IH also induced increased expression of CD36 surface marker within the macrophage population. CD36 is a membrane glycoprotein participating in oxidized low-density lipoprotein uptake and foam cell formation, the initial critical stage of atherosclerosis (14). Blood monocytes and their lesional progeny also have the potential to emigrate from the plaque (6), and CD36 pathway activation has been shown to inhibit this migration process, which might in turn cause macrophage entrapment in atherosclerotic lesions. Because of its critical role in atherosclerosis, CD36 has also been suggested as a treatment target for atherosclerosis (14). In addition, in line with the proinflammatory interpretation of the changes in our study, CD36 expression has been recently described as identifying a novel metabolically activated macrophage phenotype, which expresses proinflammatory cytokines, but not the classic proinflammatory macrophage surface markers (15).
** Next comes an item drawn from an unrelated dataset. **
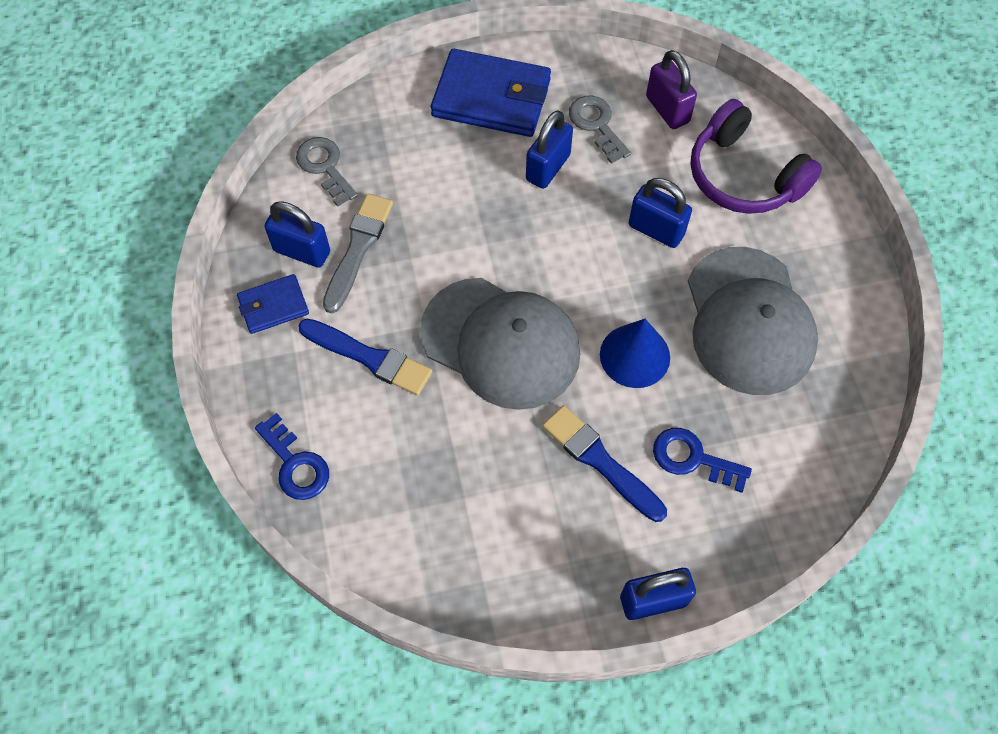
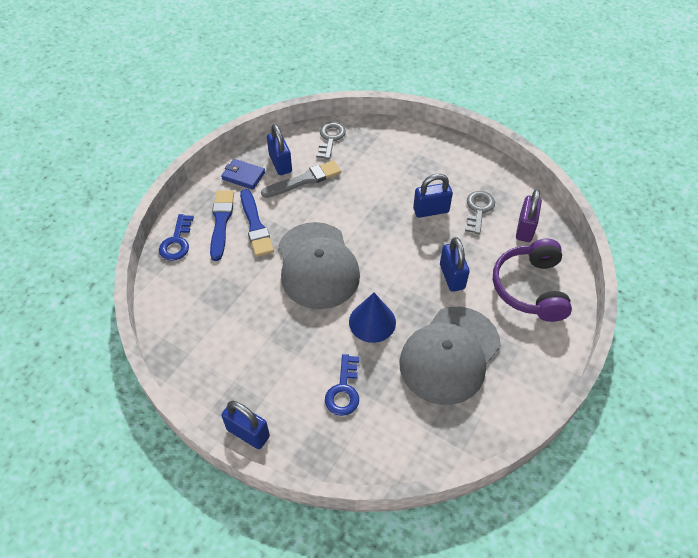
camera: 45 degrees right, 10 degrees down
blue wallet [431,49,551,137] -> none
blue brush [542,405,667,522] -> blue brush moved to [210,190,234,261]
blue key [653,428,752,493] -> blue key turned 150 degrees counterclockwise [325,354,360,416]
In summary, IH during the sleep period for 6 weeks leads to expansion of the macrophage population in the aortic wall. In addition to modestly increased cellularity, IH induces changes in macrophage population composition with a shift toward a proinflammatory, metabolically activated phenotype and recruitment of bone marrow-derived macrophages. These changes occur in a relatively resistant animal model for development of atherosclerosis; that is, in the absence of a high-fat diet or of high atherogenic risk predisposing gene knockout mice, thus adding to their potential biological significance. Plans for future studies include the effect of longer IH exposures on macrophage populations within the aortic wall and elucidation of the functional properties associated with the phenotypic switch induced by IH.